## DATASET RECORDS:

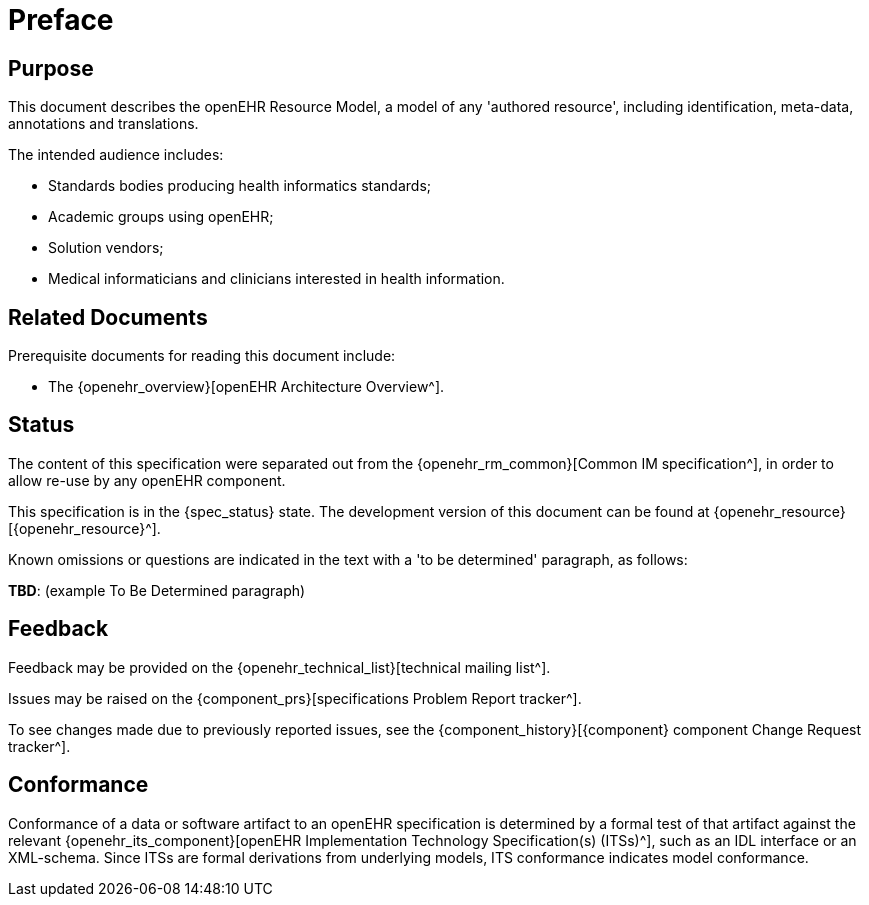 = Preface

== Purpose

This document describes the openEHR Resource Model, a model of any 'authored resource', including identification, meta-data, annotations and translations.

The intended audience includes:

* Standards bodies producing health informatics standards;
* Academic groups using openEHR;
* Solution vendors;
* Medical informaticians and clinicians interested in health information.

== Related Documents

Prerequisite documents for reading this document include:

* The {openehr_overview}[openEHR Architecture Overview^].

== Status

The content of this specification were separated out from the {openehr_rm_common}[Common IM specification^], in order to allow re-use by any openEHR component.

This specification is in the {spec_status} state. The development version of this document can be found at {openehr_resource}[{openehr_resource}^].

Known omissions or questions are indicated in the text with a 'to be determined' paragraph, as follows:
[.tbd]
*TBD*: (example To Be Determined paragraph)

== Feedback

Feedback may be provided on the {openehr_technical_list}[technical mailing list^].

Issues may be raised on the {component_prs}[specifications Problem Report tracker^].

To see changes made due to previously reported issues, see the {component_history}[{component} component Change Request tracker^].

== Conformance

Conformance of a data or software artifact to an openEHR specification is determined by a formal test of that artifact against the relevant {openehr_its_component}[openEHR Implementation Technology Specification(s) (ITSs)^], such as an IDL interface or an XML-schema. Since ITSs are formal derivations from underlying models, ITS conformance indicates model conformance.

## WHAT THE EXERCISE ASKS:
Filter the listing above, keeping only the lines with "tracker".

## TASK SOLUTION:
Issues may be raised on the {component_prs}[specifications Problem Report tracker^].
To see changes made due to previously reported issues, see the {component_history}[{component} component Change Request tracker^].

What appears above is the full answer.